Et ils ont les moyens de leurs nouvelles ambitions, puisque malgré son aspect hautement perfectible, ce premier LP pourra s’incarner comme détonateur d’une nouvelle partie de carrière qu’ils ont bien méritée. Et entre le boogie chauffé à blanc de « The Horse », qui faisait lui aussi partie de cette cuvée 84, la transition acoustique délicate de « The Children », hors du temps, ou ce Heavy tempétueux mais délicieux qui permet à « Lovegame » de se livrer à une joute de styles entre Hard et Metal, le choix est vaste et apte à satisfaire le public le plus varié qui soit. Evidemment, tout n’est pas parfait ou pertinent, et les plus pointilleux argueront du fait que le tout sonne particulièrement daté, malgré un lifting opéré, et que l’originalité pointe aux abonnés absent, l’album prenant des airs de best-of de l’époque, sans chercher à transcender les influences ou à s’en écarter. On pense d’ailleurs parfois à une version approximative des magiques SATAN (« Afraid Of The Beast »), ou aux débuts balbutiants de la scène HM française, qui cherchait encore sa propre essence (« Poem », limite à dater au carbone 14, et épique comme une répète un peu léthargique des MANILLA ROAD), alors que le final « Burglary Man », malgré son énergie de tous les diables et ses envolées vocales lyriques, appuie sur les origines des NEPTUNE et reste marqué au fer rouge du glissement opéré entre le Hard Rock purement 70’s et le HM typiquement 80’s. Un peu maladroit, plus passéiste que nostalgique, ce dernier tronçon est plus à prendre comme un témoignage que comme une démonstration actuelle, mais confère à l’album un parfum rétro pas si désagréable que ça. Et puis les musiciens ayant largement mérité de prendre leur revanche, il conviendra de se concentrer sur ce qui répond le plus à vos attentes en occultant le reste. Avec treize morceaux, il y a largement de quoi rassasier un peu tout le monde, ce qui est le but de l’opération je pense.

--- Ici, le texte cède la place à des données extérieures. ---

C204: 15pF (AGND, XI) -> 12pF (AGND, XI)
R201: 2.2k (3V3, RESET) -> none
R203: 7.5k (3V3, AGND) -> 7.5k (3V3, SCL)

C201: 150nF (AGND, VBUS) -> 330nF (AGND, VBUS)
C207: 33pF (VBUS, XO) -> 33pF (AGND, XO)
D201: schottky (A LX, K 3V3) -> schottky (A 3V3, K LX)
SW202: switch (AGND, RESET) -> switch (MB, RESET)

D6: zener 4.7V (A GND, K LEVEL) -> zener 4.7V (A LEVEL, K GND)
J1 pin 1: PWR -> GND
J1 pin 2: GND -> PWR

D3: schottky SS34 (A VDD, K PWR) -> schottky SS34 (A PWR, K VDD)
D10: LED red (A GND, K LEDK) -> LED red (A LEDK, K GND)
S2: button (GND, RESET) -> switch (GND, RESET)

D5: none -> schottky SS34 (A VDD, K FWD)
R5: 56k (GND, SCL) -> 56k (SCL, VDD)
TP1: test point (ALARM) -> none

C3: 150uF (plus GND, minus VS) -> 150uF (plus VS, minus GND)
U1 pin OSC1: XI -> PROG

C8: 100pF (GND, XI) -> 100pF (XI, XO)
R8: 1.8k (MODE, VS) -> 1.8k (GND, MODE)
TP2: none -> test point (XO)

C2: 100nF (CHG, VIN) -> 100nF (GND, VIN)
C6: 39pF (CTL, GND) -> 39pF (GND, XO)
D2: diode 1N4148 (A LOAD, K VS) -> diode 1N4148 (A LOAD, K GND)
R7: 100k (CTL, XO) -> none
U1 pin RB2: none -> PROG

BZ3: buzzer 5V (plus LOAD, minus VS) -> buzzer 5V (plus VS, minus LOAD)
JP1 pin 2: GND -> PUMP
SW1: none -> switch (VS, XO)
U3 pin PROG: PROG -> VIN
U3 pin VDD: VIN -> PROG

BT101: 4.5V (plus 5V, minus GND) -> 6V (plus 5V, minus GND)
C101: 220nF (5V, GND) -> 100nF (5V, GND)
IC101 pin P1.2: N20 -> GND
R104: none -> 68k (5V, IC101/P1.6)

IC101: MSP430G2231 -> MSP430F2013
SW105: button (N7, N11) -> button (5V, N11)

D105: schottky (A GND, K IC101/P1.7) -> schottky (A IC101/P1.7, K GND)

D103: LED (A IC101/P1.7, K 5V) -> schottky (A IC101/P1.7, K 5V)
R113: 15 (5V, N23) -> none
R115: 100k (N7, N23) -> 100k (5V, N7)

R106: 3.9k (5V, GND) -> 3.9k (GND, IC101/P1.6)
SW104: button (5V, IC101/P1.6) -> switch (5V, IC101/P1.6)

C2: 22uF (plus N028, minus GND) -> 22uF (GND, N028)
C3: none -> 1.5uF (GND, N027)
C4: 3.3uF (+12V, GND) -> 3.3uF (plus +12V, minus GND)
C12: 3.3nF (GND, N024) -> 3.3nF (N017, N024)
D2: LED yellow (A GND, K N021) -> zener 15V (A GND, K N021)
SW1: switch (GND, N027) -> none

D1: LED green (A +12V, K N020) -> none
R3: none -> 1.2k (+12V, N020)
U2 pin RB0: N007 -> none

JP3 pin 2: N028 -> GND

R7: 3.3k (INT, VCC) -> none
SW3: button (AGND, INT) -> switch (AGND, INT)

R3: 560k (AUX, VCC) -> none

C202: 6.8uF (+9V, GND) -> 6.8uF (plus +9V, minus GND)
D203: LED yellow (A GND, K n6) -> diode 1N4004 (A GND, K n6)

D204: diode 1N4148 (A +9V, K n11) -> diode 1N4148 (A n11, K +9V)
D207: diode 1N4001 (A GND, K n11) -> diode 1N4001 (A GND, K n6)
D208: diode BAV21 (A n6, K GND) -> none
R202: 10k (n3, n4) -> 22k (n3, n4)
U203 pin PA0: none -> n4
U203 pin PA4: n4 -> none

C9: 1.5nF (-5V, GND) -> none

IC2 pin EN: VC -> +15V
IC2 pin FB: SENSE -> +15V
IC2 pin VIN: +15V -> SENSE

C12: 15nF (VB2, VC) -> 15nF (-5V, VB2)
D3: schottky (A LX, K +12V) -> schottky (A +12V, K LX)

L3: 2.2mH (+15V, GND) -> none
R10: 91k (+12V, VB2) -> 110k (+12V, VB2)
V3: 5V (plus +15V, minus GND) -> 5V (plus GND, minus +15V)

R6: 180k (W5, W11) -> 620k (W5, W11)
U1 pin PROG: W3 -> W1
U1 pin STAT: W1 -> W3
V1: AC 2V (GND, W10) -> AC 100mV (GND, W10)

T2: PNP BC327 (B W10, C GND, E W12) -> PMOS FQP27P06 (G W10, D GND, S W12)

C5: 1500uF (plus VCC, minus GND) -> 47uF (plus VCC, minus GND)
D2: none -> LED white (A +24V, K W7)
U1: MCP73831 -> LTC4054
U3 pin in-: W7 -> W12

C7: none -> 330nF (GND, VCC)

Reste à savoir si Land Of Northern permettra aux NEPTUNE de s’installer plus durablement et concrètement, ou s’il ne constituera qu’un testament, une épitaphe sur une tombe restée jusqu’à lors anonyme, ou presque. Vous seuls et le groupe pourrez répondre à cette question, mais son existence se valide en tout cas d’elle-même, et nous permet de découvrir que sous cette déferlante de combos bloqués sur un passé glorieux, s’en cachent certains ayant vraiment fait partie de la légende.